══ Working data ══

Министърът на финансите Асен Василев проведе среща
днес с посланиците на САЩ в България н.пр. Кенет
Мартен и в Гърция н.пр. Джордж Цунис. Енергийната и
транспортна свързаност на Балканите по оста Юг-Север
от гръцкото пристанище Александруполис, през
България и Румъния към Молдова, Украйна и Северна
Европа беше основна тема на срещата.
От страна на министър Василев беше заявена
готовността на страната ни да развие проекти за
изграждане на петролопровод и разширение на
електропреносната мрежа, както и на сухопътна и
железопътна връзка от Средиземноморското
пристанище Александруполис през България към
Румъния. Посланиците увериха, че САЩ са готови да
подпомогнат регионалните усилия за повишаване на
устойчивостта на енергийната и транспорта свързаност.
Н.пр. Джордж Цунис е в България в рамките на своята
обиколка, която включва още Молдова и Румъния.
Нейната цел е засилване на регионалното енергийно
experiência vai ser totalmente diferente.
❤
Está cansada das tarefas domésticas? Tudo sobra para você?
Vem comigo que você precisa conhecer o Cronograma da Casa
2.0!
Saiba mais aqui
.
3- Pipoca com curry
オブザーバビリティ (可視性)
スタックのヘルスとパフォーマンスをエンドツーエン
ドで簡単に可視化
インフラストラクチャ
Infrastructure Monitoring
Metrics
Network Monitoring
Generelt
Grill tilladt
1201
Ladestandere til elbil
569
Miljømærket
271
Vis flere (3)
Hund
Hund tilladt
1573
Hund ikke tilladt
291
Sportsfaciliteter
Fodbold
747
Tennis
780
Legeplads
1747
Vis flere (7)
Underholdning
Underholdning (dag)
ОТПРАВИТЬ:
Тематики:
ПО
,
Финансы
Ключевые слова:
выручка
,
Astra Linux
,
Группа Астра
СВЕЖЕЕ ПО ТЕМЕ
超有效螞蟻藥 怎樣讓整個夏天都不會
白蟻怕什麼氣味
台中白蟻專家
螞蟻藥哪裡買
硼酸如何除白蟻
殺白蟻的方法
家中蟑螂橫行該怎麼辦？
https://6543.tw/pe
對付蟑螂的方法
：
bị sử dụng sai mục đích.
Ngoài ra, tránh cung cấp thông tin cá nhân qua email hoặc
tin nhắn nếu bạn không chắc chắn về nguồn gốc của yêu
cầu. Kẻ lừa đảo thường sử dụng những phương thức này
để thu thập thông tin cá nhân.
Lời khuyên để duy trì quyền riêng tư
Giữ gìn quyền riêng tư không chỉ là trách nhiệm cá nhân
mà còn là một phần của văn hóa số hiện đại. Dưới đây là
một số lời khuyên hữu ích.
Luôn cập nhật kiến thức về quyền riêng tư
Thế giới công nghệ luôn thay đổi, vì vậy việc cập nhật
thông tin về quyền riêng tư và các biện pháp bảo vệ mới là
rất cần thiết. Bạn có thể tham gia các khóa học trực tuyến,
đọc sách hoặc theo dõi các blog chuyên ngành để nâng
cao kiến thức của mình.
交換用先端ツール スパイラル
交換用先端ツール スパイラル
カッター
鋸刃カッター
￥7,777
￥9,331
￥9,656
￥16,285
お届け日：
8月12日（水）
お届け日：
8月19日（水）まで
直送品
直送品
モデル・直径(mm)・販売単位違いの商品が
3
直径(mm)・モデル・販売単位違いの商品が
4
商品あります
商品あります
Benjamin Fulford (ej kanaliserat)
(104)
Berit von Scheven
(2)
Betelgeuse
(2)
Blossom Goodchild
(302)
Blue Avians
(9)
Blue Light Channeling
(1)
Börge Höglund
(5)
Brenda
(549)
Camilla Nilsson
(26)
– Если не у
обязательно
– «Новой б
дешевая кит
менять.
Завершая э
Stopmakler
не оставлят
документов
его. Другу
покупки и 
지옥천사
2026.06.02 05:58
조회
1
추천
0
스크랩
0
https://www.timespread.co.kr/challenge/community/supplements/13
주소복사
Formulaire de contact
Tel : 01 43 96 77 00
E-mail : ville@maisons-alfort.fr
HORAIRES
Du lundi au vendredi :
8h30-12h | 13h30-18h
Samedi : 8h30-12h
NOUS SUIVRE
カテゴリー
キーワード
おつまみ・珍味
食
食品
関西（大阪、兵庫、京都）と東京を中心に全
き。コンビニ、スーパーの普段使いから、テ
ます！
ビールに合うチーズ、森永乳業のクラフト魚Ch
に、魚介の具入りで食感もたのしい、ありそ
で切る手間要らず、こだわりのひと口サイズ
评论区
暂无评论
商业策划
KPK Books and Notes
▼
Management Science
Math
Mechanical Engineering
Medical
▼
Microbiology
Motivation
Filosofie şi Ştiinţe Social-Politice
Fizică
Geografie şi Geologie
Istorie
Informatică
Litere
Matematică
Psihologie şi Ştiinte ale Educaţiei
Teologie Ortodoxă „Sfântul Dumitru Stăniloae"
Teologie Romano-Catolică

═══

▶ **Instructions to follow**:
Reproduce the text of all the records above, substituting "Kat" for each occurrence of "Hund" and leaving everything else unchanged.

▶ **Completed exercise**:
Министърът на финансите Асен Василев проведе среща
днес с посланиците на САЩ в България н.пр. Кенет
Мартен и в Гърция н.пр. Джордж Цунис. Енергийната и
транспортна свързаност на Балканите по оста Юг-Север
от гръцкото пристанище Александруполис, през
България и Румъния към Молдова, Украйна и Северна
Европа беше основна тема на срещата.
От страна на министър Василев беше заявена
готовността на страната ни да развие проекти за
изграждане на петролопровод и разширение на
електропреносната мрежа, както и на сухопътна и
железопътна връзка от Средиземноморското
пристанище Александруполис през България към
Румъния. Посланиците увериха, че САЩ са готови да
подпомогнат регионалните усилия за повишаване на
устойчивостта на енергийната и транспорта свързаност.
Н.пр. Джордж Цунис е в България в рамките на своята
обиколка, която включва още Молдова и Румъния.
Нейната цел е засилване на регионалното енергийно
experiência vai ser totalmente diferente.
❤
Está cansada das tarefas domésticas? Tudo sobra para você?
Vem comigo que você precisa conhecer o Cronograma da Casa
2.0!
Saiba mais aqui
.
3- Pipoca com curry
オブザーバビリティ (可視性)
スタックのヘルスとパフォーマンスをエンドツーエン
ドで簡単に可視化
インフラストラクチャ
Infrastructure Monitoring
Metrics
Network Monitoring
Generelt
Grill tilladt
1201
Ladestandere til elbil
569
Miljømærket
271
Vis flere (3)
Kat
Kat tilladt
1573
Kat ikke tilladt
291
Sportsfaciliteter
Fodbold
747
Tennis
780
Legeplads
1747
Vis flere (7)
Underholdning
Underholdning (dag)
ОТПРАВИТЬ:
Тематики:
ПО
,
Финансы
Ключевые слова:
выручка
,
Astra Linux
,
Группа Астра
СВЕЖЕЕ ПО ТЕМЕ
超有效螞蟻藥 怎樣讓整個夏天都不會
白蟻怕什麼氣味
台中白蟻專家
螞蟻藥哪裡買
硼酸如何除白蟻
殺白蟻的方法
家中蟑螂橫行該怎麼辦？
https://6543.tw/pe
對付蟑螂的方法
：
bị sử dụng sai mục đích.
Ngoài ra, tránh cung cấp thông tin cá nhân qua email hoặc
tin nhắn nếu bạn không chắc chắn về nguồn gốc của yêu
cầu. Kẻ lừa đảo thường sử dụng những phương thức này
để thu thập thông tin cá nhân.
Lời khuyên để duy trì quyền riêng tư
Giữ gìn quyền riêng tư không chỉ là trách nhiệm cá nhân
mà còn là một phần của văn hóa số hiện đại. Dưới đây là
một số lời khuyên hữu ích.
Luôn cập nhật kiến thức về quyền riêng tư
Thế giới công nghệ luôn thay đổi, vì vậy việc cập nhật
thông tin về quyền riêng tư và các biện pháp bảo vệ mới là
rất cần thiết. Bạn có thể tham gia các khóa học trực tuyến,
đọc sách hoặc theo dõi các blog chuyên ngành để nâng
cao kiến thức của mình.
交換用先端ツール スパイラル
交換用先端ツール スパイラル
カッター
鋸刃カッター
￥7,777
￥9,331
￥9,656
￥16,285
お届け日：
8月12日（水）
お届け日：
8月19日（水）まで
直送品
直送品
モデル・直径(mm)・販売単位違いの商品が
3
直径(mm)・モデル・販売単位違いの商品が
4
商品あります
商品あります
Benjamin Fulford (ej kanaliserat)
(104)
Berit von Scheven
(2)
Betelgeuse
(2)
Blossom Goodchild
(302)
Blue Avians
(9)
Blue Light Channeling
(1)
Börge Höglund
(5)
Brenda
(549)
Camilla Nilsson
(26)
– Если не у
обязательно
– «Новой б
дешевая кит
менять.
Завершая э
Stopmakler
не оставлят
документов
его. Другу
покупки и 
지옥천사
2026.06.02 05:58
조회
1
추천
0
스크랩
0
https://www.timespread.co.kr/challenge/community/supplements/13
주소복사
Formulaire de contact
Tel : 01 43 96 77 00
E-mail : ville@maisons-alfort.fr
HORAIRES
Du lundi au vendredi :
8h30-12h | 13h30-18h
Samedi : 8h30-12h
NOUS SUIVRE
カテゴリー
キーワード
おつまみ・珍味
食
食品
関西（大阪、兵庫、京都）と東京を中心に全
き。コンビニ、スーパーの普段使いから、テ
ます！
ビールに合うチーズ、森永乳業のクラフト魚Ch
に、魚介の具入りで食感もたのしい、ありそ
で切る手間要らず、こだわりのひと口サイズ
评论区
暂无评论
商业策划
KPK Books and Notes
▼
Management Science
Math
Mechanical Engineering
Medical
▼
Microbiology
Motivation
Filosofie şi Ştiinţe Social-Politice
Fizică
Geografie şi Geologie
Istorie
Informatică
Litere
Matematică
Psihologie şi Ştiinte ale Educaţiei
Teologie Ortodoxă „Sfântul Dumitru Stăniloae"
Teologie Romano-Catolică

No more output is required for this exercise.